Come menzionato, una delle competizioni più iconiche in cui Audi ha dimostrato la superiorità della sua trazione integrale quattro è stata la famosa gara di salita di Pikes Peak. Walter Röhrl, con la sua Audi Sport Quattro S1 (E2), conquistò la montagna stabilendo un nuovo record nel 1987. Il cuore pulsante di questo straordinario veicolo era un motore a cinque cilindri da 2,1 litri, capace di erogare una potenza di 440 kW (598 CV) a 8.000 giri al minuto. Questo propulsore sviluppava una coppia di 590 newton metri (435,16 lb-ft) a 5.500 giri/min.

L'Eredità dell'Audi Quattro: Un'Influenza Duratura

Anche se le competizioni automobilistiche sono state fondamentali per dimostrare le capacità della trazione integrale quattro, Audi ha utilizzato questi successi come piattaforma per promuovere la tecnologia quattro anche nelle sue auto stradali.

Audi ha avuto un'influenza significativa e ha ottenuto numerose vittorie nel mondo del motorsport. Tuttavia, è importante notare che l'Audi Quattro, come la conosciamo dal mondo dei rally, non ha partecipato al DTM a causa delle regole del campionato che limitano le auto a trazione posteriore.
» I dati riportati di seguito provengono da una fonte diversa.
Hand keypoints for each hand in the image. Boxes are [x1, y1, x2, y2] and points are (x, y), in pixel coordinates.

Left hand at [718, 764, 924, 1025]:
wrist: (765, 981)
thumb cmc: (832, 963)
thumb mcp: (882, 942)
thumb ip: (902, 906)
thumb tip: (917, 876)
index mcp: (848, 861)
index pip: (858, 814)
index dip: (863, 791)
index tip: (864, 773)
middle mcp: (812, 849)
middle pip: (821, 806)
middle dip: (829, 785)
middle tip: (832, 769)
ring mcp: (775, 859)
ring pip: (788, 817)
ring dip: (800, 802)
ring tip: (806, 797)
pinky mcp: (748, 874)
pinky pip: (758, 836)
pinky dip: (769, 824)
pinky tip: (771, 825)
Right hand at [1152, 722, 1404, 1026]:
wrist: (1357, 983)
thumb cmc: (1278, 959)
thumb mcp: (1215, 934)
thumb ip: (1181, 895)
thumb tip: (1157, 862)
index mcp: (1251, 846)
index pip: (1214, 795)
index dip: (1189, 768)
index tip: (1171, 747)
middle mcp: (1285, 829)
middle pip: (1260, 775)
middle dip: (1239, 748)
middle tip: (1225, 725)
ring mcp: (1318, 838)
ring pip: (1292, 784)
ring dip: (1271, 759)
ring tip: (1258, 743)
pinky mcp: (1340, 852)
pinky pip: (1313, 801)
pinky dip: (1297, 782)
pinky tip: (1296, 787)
Nonostante ciò, Audi, con la sua vasta esperienza e competenza nel mondo delle corse, ha comunque dominato diverse stagioni del DTM con altri modelli, come l'Audi V8 Quattro (vincitrice nel 1990 e 1991) e, più recentemente, l'Audi RS5 DTM.
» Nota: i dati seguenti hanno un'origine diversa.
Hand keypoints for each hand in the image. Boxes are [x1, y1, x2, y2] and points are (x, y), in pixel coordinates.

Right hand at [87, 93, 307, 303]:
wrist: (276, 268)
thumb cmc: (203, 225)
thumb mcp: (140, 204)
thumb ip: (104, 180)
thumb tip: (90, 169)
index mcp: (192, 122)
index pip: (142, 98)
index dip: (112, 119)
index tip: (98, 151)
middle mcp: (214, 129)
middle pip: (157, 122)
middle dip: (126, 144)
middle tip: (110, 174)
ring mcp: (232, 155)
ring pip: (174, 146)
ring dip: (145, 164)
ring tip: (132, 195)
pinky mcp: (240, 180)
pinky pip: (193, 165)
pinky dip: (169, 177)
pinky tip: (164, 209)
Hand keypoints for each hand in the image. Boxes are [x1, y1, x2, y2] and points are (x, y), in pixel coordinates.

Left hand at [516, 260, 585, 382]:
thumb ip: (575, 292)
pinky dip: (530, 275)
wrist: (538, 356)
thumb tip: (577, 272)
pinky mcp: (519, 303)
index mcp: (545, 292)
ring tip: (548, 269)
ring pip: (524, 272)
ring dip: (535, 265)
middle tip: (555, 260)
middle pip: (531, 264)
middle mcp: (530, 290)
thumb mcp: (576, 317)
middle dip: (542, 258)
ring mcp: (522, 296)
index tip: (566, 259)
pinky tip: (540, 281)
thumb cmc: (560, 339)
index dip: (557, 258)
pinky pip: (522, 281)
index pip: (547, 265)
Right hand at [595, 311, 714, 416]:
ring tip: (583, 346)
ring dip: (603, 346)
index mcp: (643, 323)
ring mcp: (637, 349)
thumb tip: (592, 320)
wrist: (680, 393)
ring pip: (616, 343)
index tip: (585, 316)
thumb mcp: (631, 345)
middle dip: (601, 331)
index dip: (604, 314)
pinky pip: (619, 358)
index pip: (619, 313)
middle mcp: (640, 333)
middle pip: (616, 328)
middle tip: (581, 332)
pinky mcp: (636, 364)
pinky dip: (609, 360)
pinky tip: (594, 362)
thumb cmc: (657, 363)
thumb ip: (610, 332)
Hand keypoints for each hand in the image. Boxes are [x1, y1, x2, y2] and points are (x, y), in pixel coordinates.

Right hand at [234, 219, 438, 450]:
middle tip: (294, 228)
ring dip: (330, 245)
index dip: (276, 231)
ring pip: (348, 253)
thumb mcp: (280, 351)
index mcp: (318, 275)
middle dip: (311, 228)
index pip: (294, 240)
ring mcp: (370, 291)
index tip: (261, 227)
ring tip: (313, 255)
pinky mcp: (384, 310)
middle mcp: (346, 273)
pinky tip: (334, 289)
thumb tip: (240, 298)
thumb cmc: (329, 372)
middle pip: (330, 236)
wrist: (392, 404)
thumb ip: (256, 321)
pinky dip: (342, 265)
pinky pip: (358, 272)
Oggi, il logo quattro appare su una vasta gamma di modelli Audi, dalle hatchback alle berline, dalle station wagon ai SUV, rappresentando una pietra miliare nella storia dell'automobile e un simbolo di innovazione tecnologica e prestazioni eccezionali. Il marchio Quattro è oggi sinonimo di una vasta gamma di soluzioni a trazione integrale, tra cui quelle con motori montati trasversalmente, giunto Haldex e ingegnosi dispositivi elettronici. Sebbene queste soluzioni siano lontane anni luce dalla tecnologia di trasferimento della potenza originariamente sviluppata per i rally, si può sempre contare sulla trazione quattro.
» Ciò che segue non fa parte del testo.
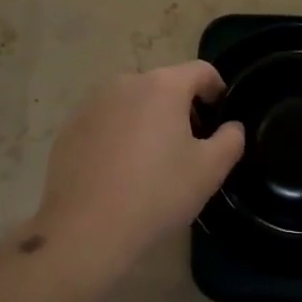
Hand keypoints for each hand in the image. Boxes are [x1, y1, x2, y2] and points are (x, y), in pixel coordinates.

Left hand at [29, 61, 244, 272]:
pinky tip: (118, 171)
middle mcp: (126, 82)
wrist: (84, 230)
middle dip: (181, 108)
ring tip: (151, 161)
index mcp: (163, 85)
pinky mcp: (70, 126)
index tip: (220, 119)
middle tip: (188, 147)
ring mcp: (93, 102)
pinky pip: (106, 120)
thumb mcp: (209, 171)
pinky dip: (118, 134)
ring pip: (133, 102)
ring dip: (148, 120)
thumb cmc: (155, 194)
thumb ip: (230, 140)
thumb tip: (231, 126)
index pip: (201, 71)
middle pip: (165, 85)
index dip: (217, 90)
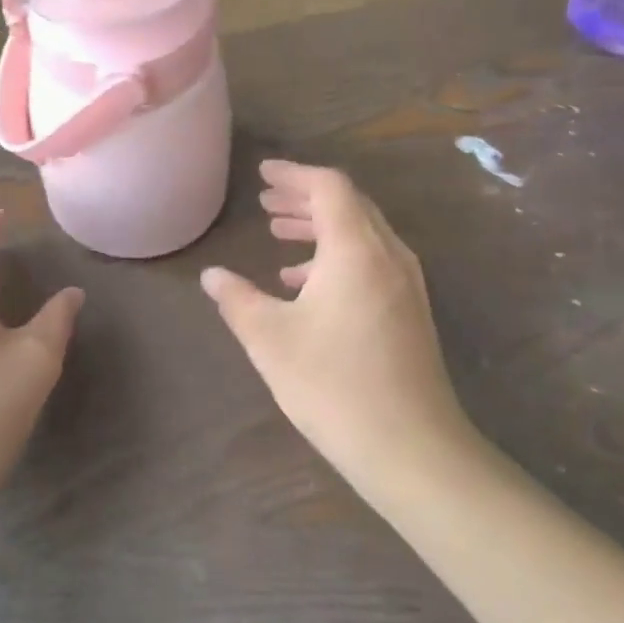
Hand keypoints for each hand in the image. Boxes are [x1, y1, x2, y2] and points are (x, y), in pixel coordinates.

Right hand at [200, 160, 479, 496]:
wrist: (411, 448)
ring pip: (361, 233)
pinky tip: (305, 284)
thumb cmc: (333, 384)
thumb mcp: (270, 338)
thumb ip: (237, 298)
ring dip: (319, 227)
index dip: (293, 174)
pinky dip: (336, 256)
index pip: (328, 186)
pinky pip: (371, 260)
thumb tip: (211, 276)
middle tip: (264, 203)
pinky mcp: (410, 310)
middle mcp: (388, 254)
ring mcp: (406, 283)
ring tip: (278, 234)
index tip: (262, 174)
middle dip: (304, 198)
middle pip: (348, 205)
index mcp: (356, 248)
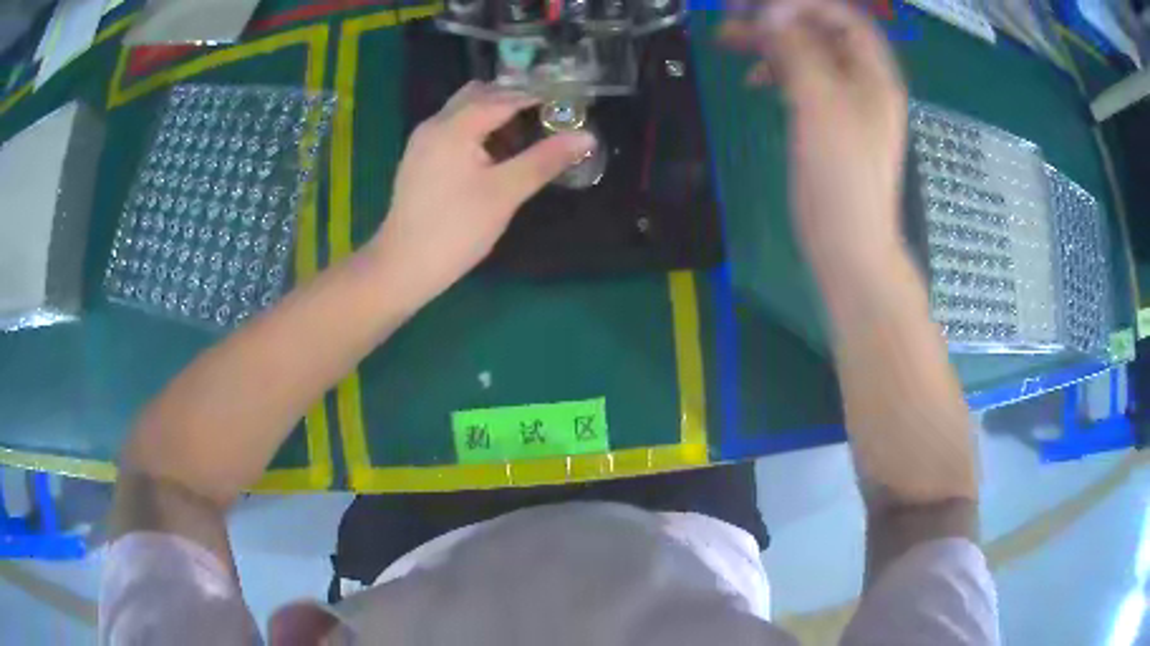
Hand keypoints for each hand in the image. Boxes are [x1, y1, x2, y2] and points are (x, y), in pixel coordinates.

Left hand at [369, 82, 595, 302]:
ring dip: (495, 116)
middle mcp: (435, 124)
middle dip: (514, 100)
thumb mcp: (505, 193)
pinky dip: (478, 131)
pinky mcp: (420, 160)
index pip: (503, 97)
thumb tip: (586, 137)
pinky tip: (495, 157)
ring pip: (464, 112)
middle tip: (546, 118)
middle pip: (480, 95)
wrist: (403, 267)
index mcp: (454, 126)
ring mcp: (423, 142)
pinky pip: (453, 130)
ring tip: (525, 140)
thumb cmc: (456, 229)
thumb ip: (544, 160)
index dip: (538, 97)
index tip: (568, 102)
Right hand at [719, 0, 907, 279]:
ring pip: (807, 54)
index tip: (762, 12)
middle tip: (734, 20)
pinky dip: (775, 71)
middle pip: (821, 31)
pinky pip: (801, 81)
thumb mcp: (821, 104)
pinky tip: (752, 79)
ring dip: (770, 43)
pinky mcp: (827, 123)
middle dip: (779, 20)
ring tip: (728, 40)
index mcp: (874, 73)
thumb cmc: (842, 176)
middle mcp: (863, 81)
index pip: (842, 16)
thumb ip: (797, 51)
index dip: (803, 7)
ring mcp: (845, 103)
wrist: (848, 244)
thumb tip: (771, 14)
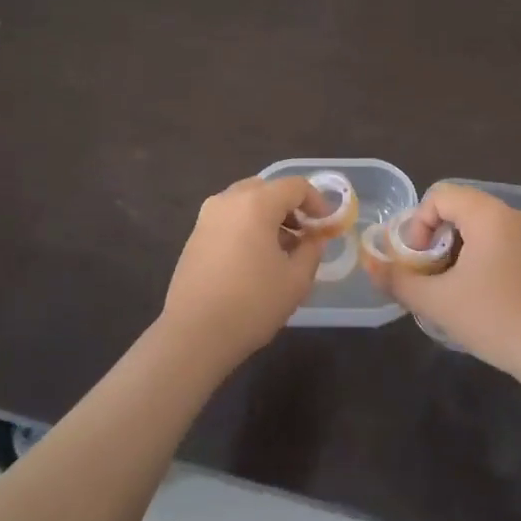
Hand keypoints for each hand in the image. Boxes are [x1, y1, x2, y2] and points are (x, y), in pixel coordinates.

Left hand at [160, 175, 325, 366]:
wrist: (194, 334)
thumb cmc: (252, 304)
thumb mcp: (296, 280)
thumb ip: (312, 250)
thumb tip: (315, 238)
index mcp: (256, 203)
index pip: (295, 186)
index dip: (317, 201)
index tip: (327, 225)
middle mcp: (228, 201)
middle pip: (267, 188)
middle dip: (290, 207)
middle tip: (305, 234)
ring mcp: (207, 217)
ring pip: (245, 202)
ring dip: (268, 217)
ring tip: (282, 250)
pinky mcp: (194, 236)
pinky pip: (229, 218)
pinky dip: (247, 227)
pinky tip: (255, 260)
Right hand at [374, 183, 520, 378]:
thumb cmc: (494, 319)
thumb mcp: (437, 301)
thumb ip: (398, 280)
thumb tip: (369, 265)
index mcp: (487, 214)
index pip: (439, 196)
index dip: (418, 224)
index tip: (416, 260)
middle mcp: (509, 215)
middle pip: (457, 207)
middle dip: (432, 236)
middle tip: (425, 271)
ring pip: (475, 226)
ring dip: (451, 248)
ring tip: (444, 284)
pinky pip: (493, 240)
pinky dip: (473, 255)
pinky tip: (471, 292)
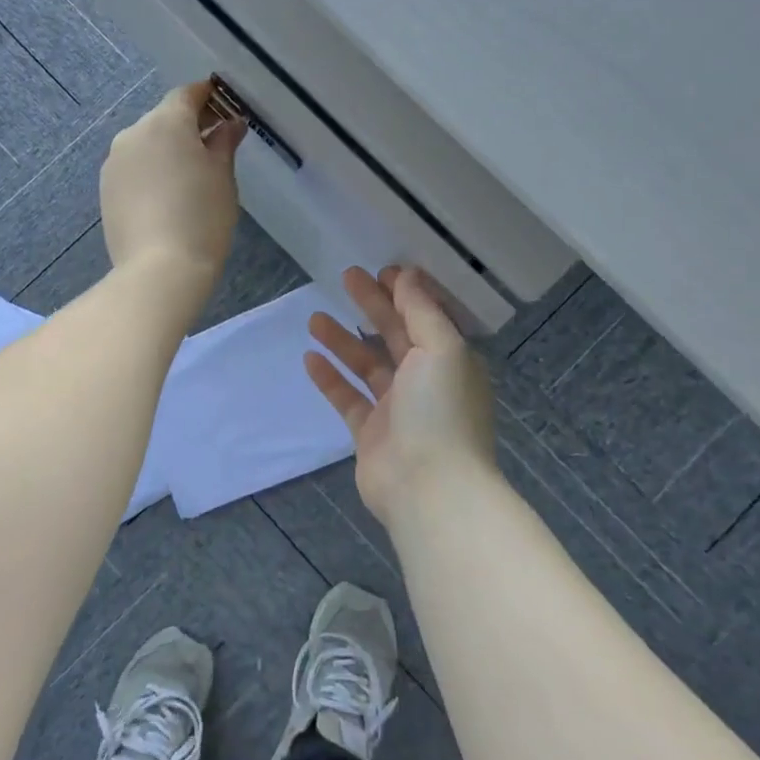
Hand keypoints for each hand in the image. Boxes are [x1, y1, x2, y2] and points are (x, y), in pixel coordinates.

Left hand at [100, 80, 245, 289]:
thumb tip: (230, 124)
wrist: (159, 270)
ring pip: (146, 144)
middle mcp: (133, 134)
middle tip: (215, 144)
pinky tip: (167, 195)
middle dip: (188, 126)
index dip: (208, 97)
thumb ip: (224, 142)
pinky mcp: (105, 190)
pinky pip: (133, 168)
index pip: (187, 94)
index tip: (225, 107)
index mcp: (165, 123)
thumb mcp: (222, 176)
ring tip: (191, 175)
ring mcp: (114, 163)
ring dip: (167, 150)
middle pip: (164, 118)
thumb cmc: (202, 217)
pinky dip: (151, 171)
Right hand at [305, 266, 496, 527]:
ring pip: (367, 365)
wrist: (429, 489)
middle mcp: (426, 381)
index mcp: (450, 360)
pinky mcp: (371, 433)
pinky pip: (348, 398)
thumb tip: (407, 274)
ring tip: (314, 318)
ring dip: (343, 340)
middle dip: (372, 305)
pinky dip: (330, 378)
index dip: (405, 292)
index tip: (381, 270)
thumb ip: (421, 310)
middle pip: (395, 334)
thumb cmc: (441, 410)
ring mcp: (397, 409)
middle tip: (346, 277)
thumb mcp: (441, 348)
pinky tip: (310, 358)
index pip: (426, 317)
Un'Esperienza di Guida Unica

Guidare un'Audi Quattro è un'esperienza unica, che permette di apprezzare la personalità chiara e determinata di questa vettura. Pur con i suoi limiti, come l'assetto morbido, la gommatura e i freni non all'altezza degli standard moderni, la Quattro offre tanta trazione, un'aderenza insospettabile e una regolabilità eccelsa, oltre che un'erogazione davvero impressionante.

L'Audi Quattro non necessita presentazioni: è una rivoluzionaria, punto e basta, e poche auto hanno lasciato così tanto il segno nella produzione automobilistica mondiale. Ha mostrato la via a tutti i mostri da Rally che tanto veneriamo, e questo basta e avanza per guardarla con gli occhi a cuore.